If you own a home you're looking to rent out, you have a couple of choices: You can find a tenant (or multiple tenants) to occupy that space, or you can choose to occupy that home along with a tenant or multiple tenants who pay you rent every month.
There are plenty of good reasons to pursue the latter arrangement, which is known as an owner-occupied property. If you live in the home you use as an income property, you won't have to pay for a separate living space of your own that's apt to cost you money. And you can then use the money you save for all sorts of things -- to improve your current rental home, buy a second income property down the line, or meet other personal financial goals, like retiring early or putting a child through college.
Also, with an owner-occupied property, managing tenants and enforcing rules becomes a little easier. Your tenants will be less likely to violate the terms of their lease agreements -- say, have a pet when it's not allowed or smoke inside the property when that's clearly prohibited -- if you're right there on the premises watching over them. And if problems arise -- say, there's the need for an immediate repair -- you'll be on site already to deal with it.
But despite these perks, some landlords may now be hesitant to enter into owner-occupied arrangements. And we can blame that trepidation on none other than COVID-19.
Will COVID-19 change living arrangements?
There's already talk that COVID-19 will cause people to change the way they think about certain common living arrangements, like having a roommate or dormitory-style co-living setups. But the current crisis may also change the way landlords think about sharing a living space with their tenants.
Health officials have made it clear that the best way to stay safe in the face of COVID-19 is to limit contact with the outside world and socially distance. But that's easier said than done if you're a landlord living under the same roof as your tenants. Even if your homes have separate entrances within the property, there's apt to be some overlap under that type of arrangement -- say you share the same front door, use the same mailbox, or park in the same driveway. And that could set the stage for added exposure to a virus nobody wants.

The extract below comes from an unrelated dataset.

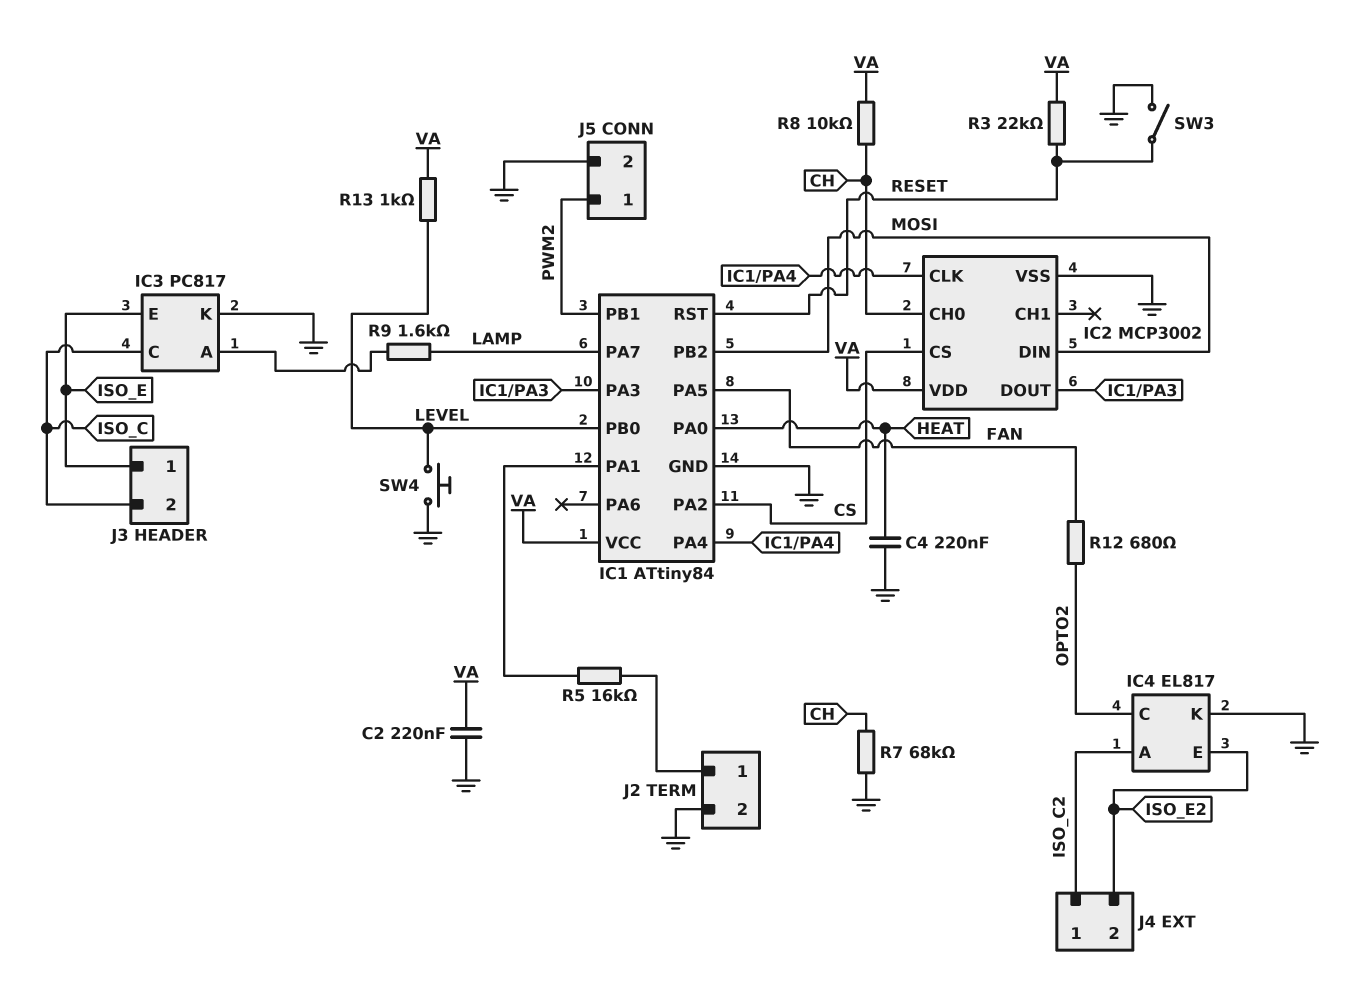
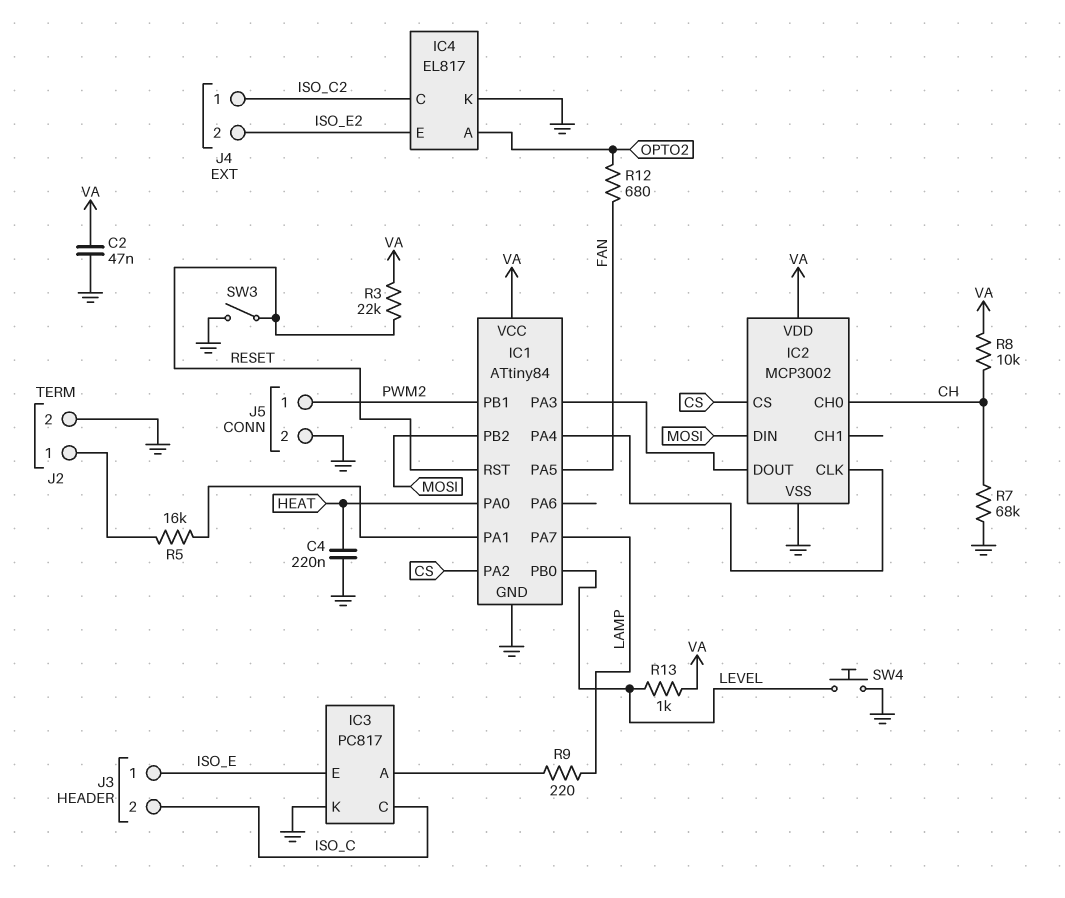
C2: 220nF (GND, VA) -> 47nF (GND, VA)
IC4 pin A: ISO_C2 -> OPTO2
IC4 pin C: OPTO2 -> ISO_C2
R9: 1.6k (IC3/A, LAMP) -> 220 (IC3/A, LAMP)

Of course, if you're currently in an owner-occupied situation, you can't exactly kick your tenants out for fear of falling ill. But what you can do is rethink the idea of signing those leases again once they come to an end. Or, you might renew those leases but find a different place to live yourself. This especially holds true if you have your own family living in that home that you want to protect. After all, the one main drawback of living in an owner-occupied home is having less privacy as a landlord. And in these crazy times, privacy and personal safety easily go hand in hand.